> [What you are asked to do]: Return every line of the records that contains the string "evenodd", copying each one in full.

> [Dataset records]:
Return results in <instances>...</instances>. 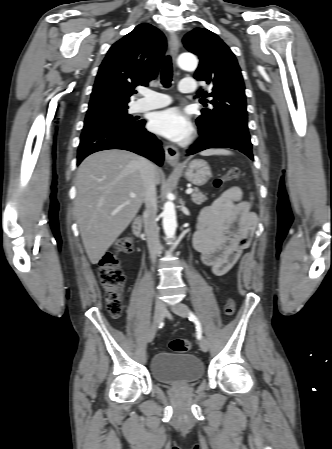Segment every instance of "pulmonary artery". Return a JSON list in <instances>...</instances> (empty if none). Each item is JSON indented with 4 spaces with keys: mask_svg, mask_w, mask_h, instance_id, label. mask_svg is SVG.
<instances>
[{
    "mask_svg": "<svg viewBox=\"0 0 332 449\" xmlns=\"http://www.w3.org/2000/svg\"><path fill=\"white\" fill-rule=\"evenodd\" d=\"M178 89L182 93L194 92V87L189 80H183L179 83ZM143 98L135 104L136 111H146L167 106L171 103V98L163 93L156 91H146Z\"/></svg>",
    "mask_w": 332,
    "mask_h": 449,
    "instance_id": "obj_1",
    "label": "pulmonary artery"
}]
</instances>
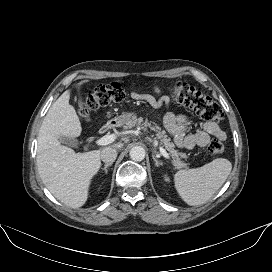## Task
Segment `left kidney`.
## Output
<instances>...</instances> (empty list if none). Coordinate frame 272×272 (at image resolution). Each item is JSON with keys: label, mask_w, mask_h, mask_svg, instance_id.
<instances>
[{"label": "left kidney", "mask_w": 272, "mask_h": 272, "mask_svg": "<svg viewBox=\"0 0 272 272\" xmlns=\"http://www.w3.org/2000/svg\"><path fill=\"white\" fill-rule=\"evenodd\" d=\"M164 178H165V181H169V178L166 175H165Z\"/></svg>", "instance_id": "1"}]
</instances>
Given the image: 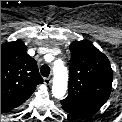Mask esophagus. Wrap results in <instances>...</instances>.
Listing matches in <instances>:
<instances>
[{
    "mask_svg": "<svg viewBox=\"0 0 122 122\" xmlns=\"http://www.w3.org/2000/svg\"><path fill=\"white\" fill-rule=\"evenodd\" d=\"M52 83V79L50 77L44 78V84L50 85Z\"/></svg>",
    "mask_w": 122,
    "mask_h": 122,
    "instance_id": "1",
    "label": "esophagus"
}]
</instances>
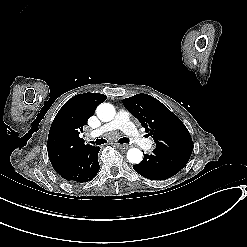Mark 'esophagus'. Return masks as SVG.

* * *

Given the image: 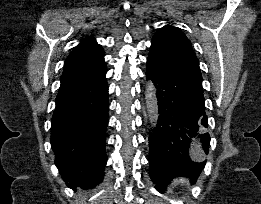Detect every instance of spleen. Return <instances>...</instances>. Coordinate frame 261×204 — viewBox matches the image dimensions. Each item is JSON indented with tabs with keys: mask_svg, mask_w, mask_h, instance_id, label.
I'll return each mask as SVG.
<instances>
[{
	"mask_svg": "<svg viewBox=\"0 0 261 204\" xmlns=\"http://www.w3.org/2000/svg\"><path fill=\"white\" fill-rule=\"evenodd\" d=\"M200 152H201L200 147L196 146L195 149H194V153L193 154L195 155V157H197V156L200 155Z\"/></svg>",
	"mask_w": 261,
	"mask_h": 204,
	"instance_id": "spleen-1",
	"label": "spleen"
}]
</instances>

...

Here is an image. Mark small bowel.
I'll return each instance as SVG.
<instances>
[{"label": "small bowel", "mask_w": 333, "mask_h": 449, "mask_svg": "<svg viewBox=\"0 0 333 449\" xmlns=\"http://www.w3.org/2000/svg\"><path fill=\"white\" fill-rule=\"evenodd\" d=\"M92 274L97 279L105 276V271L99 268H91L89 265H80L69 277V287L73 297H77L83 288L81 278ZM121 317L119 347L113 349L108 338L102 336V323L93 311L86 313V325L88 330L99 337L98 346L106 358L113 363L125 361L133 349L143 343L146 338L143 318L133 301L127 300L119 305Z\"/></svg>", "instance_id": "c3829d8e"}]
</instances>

> [Answer to the task]:
    "mask_svg": "<svg viewBox=\"0 0 332 449\" xmlns=\"http://www.w3.org/2000/svg\"><path fill=\"white\" fill-rule=\"evenodd\" d=\"M178 89L182 93L194 92V87L189 80H183L179 83ZM143 98L135 104L136 111H146L167 106L171 103V98L163 93L156 91H146Z\"/></svg>",
[{"label": "left kidney", "mask_w": 272, "mask_h": 272, "mask_svg": "<svg viewBox=\"0 0 272 272\" xmlns=\"http://www.w3.org/2000/svg\"><path fill=\"white\" fill-rule=\"evenodd\" d=\"M164 178H165V181H169V178L166 175H165Z\"/></svg>", "instance_id": "1"}]
    "mask_svg": "<svg viewBox=\"0 0 122 122\" xmlns=\"http://www.w3.org/2000/svg\"><path fill=\"white\" fill-rule=\"evenodd\" d=\"M52 83V79L50 77L44 78V84L50 85Z\"/></svg>",
	"mask_svg": "<svg viewBox=\"0 0 261 204\" xmlns=\"http://www.w3.org/2000/svg\"><path fill=\"white\" fill-rule=\"evenodd\" d=\"M200 152H201L200 147L196 146L195 149H194V153L193 154L195 155V157H197V156L200 155Z\"/></svg>",
[{"label": "small bowel", "mask_w": 333, "mask_h": 449, "mask_svg": "<svg viewBox=\"0 0 333 449\" xmlns=\"http://www.w3.org/2000/svg\"><path fill=\"white\" fill-rule=\"evenodd\" d=\"M92 274L97 279L105 276V271L99 268H91L89 265H80L69 277V287L73 297H77L83 288L81 278ZM121 317L119 347L113 349L108 338L102 336V323L93 311L86 313V325L88 330L99 337L98 346L106 358L113 363L125 361L133 349L143 343L146 338L143 318L133 301L127 300L119 305Z\"/></svg>", "instance_id": "c3829d8e"}]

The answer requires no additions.